Histórico e contemporâneo

A dramaturgia de As Cangaceiras – Guerreiras do Sertão, assinada por Newton Moreno, oscila entre o derramamento do melodrama e a concentração da tragédia. Como no melodrama, as personagens manifestam emoções pungentes em jornadas marcadas pelo sofrimento. São mães sacrificadas – uma em busca do filho de quem foi abruptamente separada após o parto, outra na determinação em defender a filha do perigo ao redor e mais uma decidida a vingar a violência do incesto. Os homens surgem, na maioria das vezes, como algozes, como figuras ameaçadoras que, apesar de ocasionalmente dotadas de uma parcela de humanidade, não hesitam em subjugar as mulheres em atos comandados por instintos selvagens. Para completar, a filiação ao melodrama se traduz na súbita revelação de laços familiares entre opressor e oprimido. Já em relação à tragédia, o acontecimento fundamental nas vidas das personagens ocorreu previamente – a separação do filho, o permanente abuso dos homens – e o espectador é informado dos fatos. Não há uma curvatura dramática tradicional, uma apresentação das situações rumo ao clímax, com exceção da cena do reencontro de uma das personagens com o filho, ao final do espetáculo.

Em cartaz até domingo no Teatro Riachuelo, a montagem de As Cangaceiras, dirigida por Sergio Módena, transita por mais gêneros: a comédia, no modo como as personagens – às vezes criadas em registro histriônico – se expressam no cotidiano, ainda que sempre confrontadas com uma dura realidade, e o musical, que atravessa a encenação pontuando tanto as passagens mais extremadas quanto as de certo respiro pela via do humor (direção musical de Fernanda Maia e canções originais de Maia e Moreno). A habilidade em percorrer gêneros variados se reflete no percurso de Newton Moreno, que experimentou a comédia (por meio do singular As Centenárias e do comunicativo Maria do Caritó) e o drama (o estado de perplexidade flagrante em Agreste, a radicalidade do desejo em A Refeição).

Além da diversidade de gêneros, As Cangaceiras traz momentos de quebra, nos quais os personagens falam de frente para a plateia, sugerindo influência brechtiana. A referência a Mãe Coragem e seus Filhos vem à tona, ao longe, principalmente na imagem da mulher que precisa continuar gritando, mesmo sem ter como emitir som. Nesses instantes de quebra se estabelece, de maneira mais explícita, a conexão entre o período histórico do texto e os dias de hoje.
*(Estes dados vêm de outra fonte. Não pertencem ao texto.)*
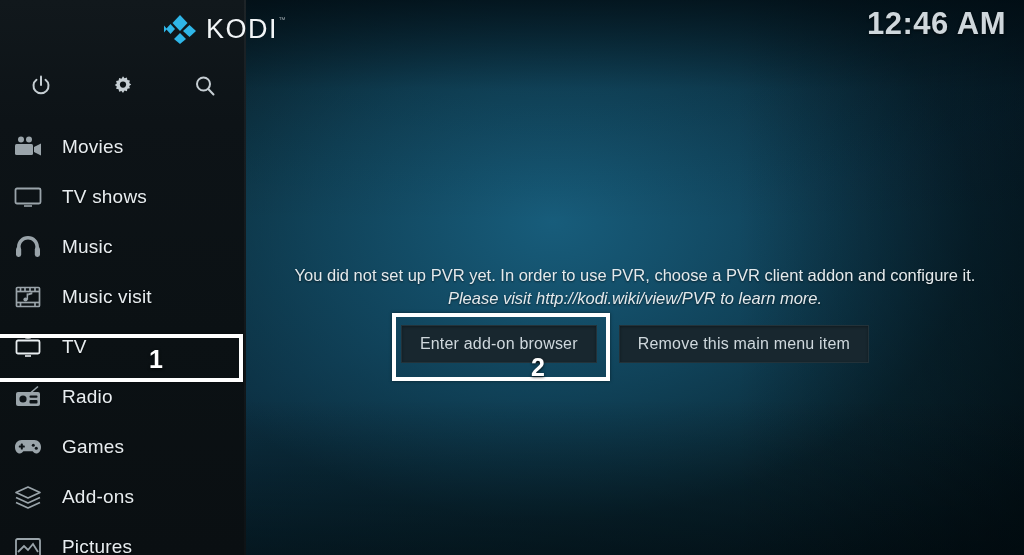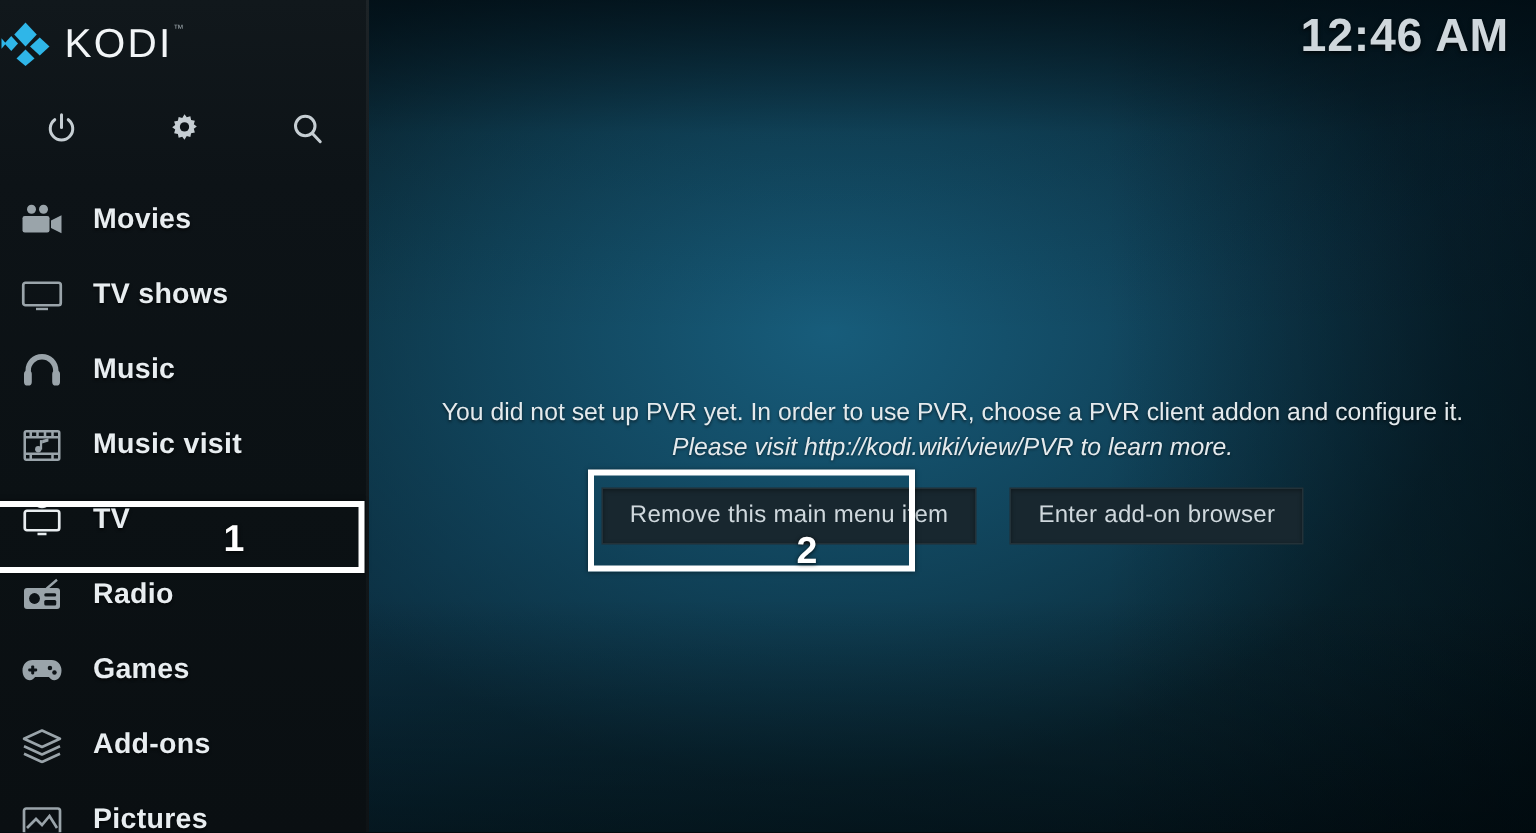"KODI" #logo-area { justify-content: flex-start -> flex-end }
Newton Moreno se volta ao passado para sublinhar a luta das mulheres, tiranizadas pelos homens. O cangaço é um símbolo do tratamento inferiorizado relegado a elas, mas o discurso da peça transcende esse contexto. Foi concebido para reverberar no público contemporâneo. Esse movimento do particular para o geral fica evidente num texto que realça as trajetórias de personagens específicas e, por outro lado, voa acima de qualquer individualização ao estimular um elo entre as mulheres de antes e de agora em suas justas reivindicações por liberdade. Moreno também é fiel ao mundo nordestino – como se pode perceber na cenografia (de Marcio Medina) que, sem aderir à reprodução realista, sintetiza, através dos nichos dispostos no palco, a paisagem árida do sertão, e nos figurinos estilizados (de Fabio Namatame), quase todos seguindo um padrão cromático, mas nem por isso destituídos de variações – e, sem abrir mão desse vínculo, ultrapassa fronteiras na abordagem de questões universais.

Em As Cangaceiras, o domínio do autor se soma ao do diretor. Sergio Módena conduz a encenação num fluxo ininterrupto e conta com interpretações de um elenco afinado. Entre os integrantes, Amanda Acosta empresta, à mulher em busca do filho, uma voltagem abertamente emocional, mas sem incorrer em excessos, Luciana Lyra projeta de forma expressiva o descontrole da viúva, Milton Filho envereda por divertida linha caricatural e Vera Zimmermann – destaque do conjunto na primeira metade do espetáculo, quando sua personagem tem mais espaço – imprime contundência à mãe, firme na proteção da filha. Cabe apenas fazer restrição à falta de clareza com que muitas falas ditas pelos atores chegam aos espectadores.